Back in November of 2016, the school closed after it was deemed unsafe for kids. The district told KVUE it discovered problems with the school's floors. The school was demolished nearly one year later.
“Our job, our responsibility, is to make sure we’re transforming the lives of every single child in this community. This school is a great example of it," said Gironimo Rodriguez, the AISD board of trustees president.
The school was in such bad condition that the floor was in danger of caving in or collapsing in some areas.

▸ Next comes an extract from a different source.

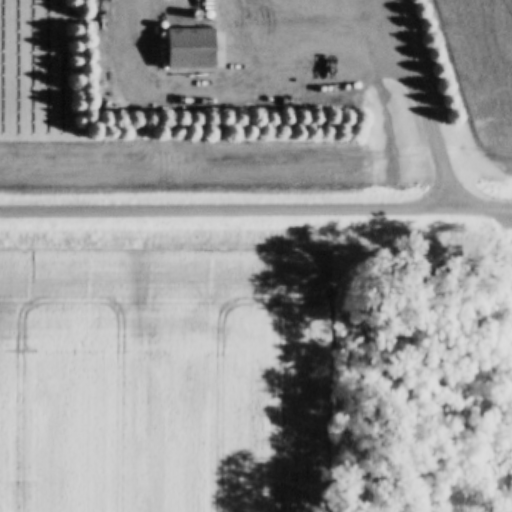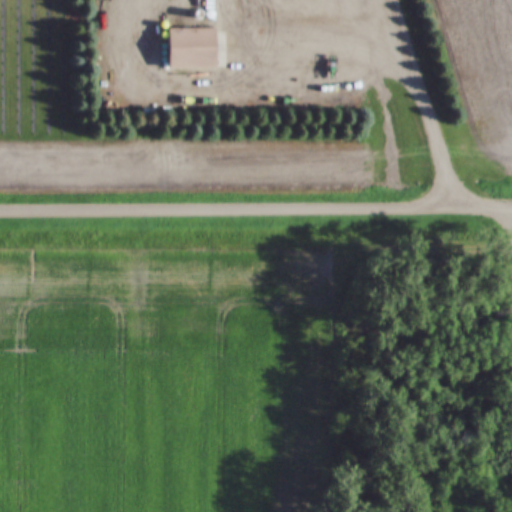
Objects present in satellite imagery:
building: (184, 48)
road: (409, 68)
road: (256, 207)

“The engineer reported that the precast channels have deteriorated and likely no longer have sufficient structural capacity to support code prescribed loads,” Superintendent Dr. Paul Cruz said at the time. “Given the large number of damaged channels, there is a concern that a portion of the floor framing could fail and possibly collapse.”
The new facility is designed as a green school that is rooted in science, technology, engineering, arts, mathematics and outdoor learning, the school said.
"It’s not just about the buildings," said Rodriguez. "The students here, the teachers here are a great example of how we’re managing change for the future and that means some difficult conversations, difficult choices."
Rodriguez is talking about the controversial School Changes plan. He said they're trying to make things better.
"The way we look at how we educate our children in the 21st century has to be different. It has to meet their needs, not the adult needs," said Rodriguez.
The campus, which cost nearly $31 million, was paid for through a bond project.